- Paradigm: functional, object-oriented
- Developer: Cadence Design Systems
- First appeared: 1990; 36 years ago
- Stable release: ? / ?
- Typing discipline: Dynamic

Major implementations
- Cadence Allegro, Cadence APD, Cadence Concept HDL and Cadence Virtuoso. Major LISP implementation: Cadence UniCAD

Dialects
- SKILL, SKILL++

Influenced by
- Scheme, Common Lisp, CLOS

= Cadence SKILL =

Programming language dialect

SKILL is a Lisp dialect used as a scripting language and PCell (parameterized cells) description language used in many electronic design automation (EDA) software suites by Cadence Design Systems. It was originally put forth in an Institute of Electrical and Electronics Engineers (IEEE) paper in 1990.

==History==
SKILL was originally based on a flavor of Lisp called Franz Lisp created at University of California, Berkeley by the students of Professor Richard J. Fateman. SKILL is not an acronym; it is a name. For trademark reasons Cadence prefers it be capitalized.

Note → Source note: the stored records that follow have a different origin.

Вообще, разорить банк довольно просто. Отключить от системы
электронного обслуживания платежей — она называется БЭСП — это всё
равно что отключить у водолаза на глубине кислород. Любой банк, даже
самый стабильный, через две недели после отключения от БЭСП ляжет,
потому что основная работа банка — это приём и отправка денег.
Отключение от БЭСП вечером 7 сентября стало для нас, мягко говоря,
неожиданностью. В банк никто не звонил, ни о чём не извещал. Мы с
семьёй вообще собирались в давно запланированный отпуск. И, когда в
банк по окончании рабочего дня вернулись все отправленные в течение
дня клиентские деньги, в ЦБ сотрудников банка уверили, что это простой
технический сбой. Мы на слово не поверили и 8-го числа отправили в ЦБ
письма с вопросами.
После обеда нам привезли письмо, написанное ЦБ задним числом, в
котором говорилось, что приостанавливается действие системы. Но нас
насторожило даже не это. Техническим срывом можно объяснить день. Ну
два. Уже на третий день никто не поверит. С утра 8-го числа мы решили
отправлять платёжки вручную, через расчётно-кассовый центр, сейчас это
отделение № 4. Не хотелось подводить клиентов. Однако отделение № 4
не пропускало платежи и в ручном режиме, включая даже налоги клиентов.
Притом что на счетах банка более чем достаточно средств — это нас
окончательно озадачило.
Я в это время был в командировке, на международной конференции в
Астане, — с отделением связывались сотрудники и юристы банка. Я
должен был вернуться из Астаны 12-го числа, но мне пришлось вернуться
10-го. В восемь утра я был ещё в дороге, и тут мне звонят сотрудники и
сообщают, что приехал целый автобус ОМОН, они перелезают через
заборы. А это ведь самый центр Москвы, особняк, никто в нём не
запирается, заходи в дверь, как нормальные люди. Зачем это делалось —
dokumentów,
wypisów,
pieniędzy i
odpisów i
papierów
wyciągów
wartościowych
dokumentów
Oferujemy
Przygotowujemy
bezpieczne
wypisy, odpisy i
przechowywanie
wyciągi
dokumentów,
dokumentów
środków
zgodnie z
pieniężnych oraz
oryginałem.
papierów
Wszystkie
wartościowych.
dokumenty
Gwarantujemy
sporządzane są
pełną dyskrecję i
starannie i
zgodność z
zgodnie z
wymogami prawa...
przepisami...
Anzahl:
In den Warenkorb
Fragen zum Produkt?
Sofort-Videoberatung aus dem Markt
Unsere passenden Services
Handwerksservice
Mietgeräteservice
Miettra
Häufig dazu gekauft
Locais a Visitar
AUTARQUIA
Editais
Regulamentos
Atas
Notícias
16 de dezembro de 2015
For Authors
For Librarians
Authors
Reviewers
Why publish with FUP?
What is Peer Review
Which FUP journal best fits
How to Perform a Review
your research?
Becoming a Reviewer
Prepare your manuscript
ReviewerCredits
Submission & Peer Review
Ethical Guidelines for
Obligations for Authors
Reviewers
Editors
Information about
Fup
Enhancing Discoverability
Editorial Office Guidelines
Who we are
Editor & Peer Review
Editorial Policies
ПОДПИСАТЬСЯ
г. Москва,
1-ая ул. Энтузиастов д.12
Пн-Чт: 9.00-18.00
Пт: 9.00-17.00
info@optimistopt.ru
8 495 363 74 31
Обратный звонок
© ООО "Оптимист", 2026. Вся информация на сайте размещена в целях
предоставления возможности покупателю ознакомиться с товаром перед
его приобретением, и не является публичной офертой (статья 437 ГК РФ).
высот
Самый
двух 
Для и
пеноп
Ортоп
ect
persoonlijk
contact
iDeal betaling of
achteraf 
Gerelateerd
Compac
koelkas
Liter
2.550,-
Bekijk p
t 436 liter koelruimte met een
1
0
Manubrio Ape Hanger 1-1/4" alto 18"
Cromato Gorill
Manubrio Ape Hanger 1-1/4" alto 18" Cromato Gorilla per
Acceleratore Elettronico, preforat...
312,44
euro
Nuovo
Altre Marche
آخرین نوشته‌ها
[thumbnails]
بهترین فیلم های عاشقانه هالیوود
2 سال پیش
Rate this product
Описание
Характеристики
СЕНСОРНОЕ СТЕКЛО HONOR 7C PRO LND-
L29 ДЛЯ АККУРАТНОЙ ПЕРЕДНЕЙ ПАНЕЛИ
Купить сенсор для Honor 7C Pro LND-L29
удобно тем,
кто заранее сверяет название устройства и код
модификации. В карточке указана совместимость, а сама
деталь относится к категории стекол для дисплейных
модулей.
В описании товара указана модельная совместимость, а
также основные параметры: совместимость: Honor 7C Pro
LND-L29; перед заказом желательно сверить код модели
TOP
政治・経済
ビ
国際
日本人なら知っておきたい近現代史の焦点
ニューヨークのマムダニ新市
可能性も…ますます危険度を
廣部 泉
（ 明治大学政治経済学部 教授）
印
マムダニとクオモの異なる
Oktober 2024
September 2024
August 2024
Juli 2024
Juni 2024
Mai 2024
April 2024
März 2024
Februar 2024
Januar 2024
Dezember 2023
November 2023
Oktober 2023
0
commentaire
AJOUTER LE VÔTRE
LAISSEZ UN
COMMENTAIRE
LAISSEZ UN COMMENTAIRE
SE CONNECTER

Franz Lisp and all other flavors of LISP were eventually superseded by an ANSI standard for Common Lisp. Historically, SKILL was known as IL. SKILL was a library of IL functions. The name was originally an initialism for Silicon Compiler Interface Language (SCIL), pronounced "SKIL", which then morphed into "SKILL", a plain English word that was easier for everyone to remember.

"IL" was only Interface Language. Although SKILL was used initially to describe the application programming interface (API) rather than the language, the snappier name stuck. The name IL remains a common file extension used for SKILL code .il designating that the code contained in the file has lisp-2 semantics. Another possible file extension is .ils, designating that the content has lisp-1 semantics.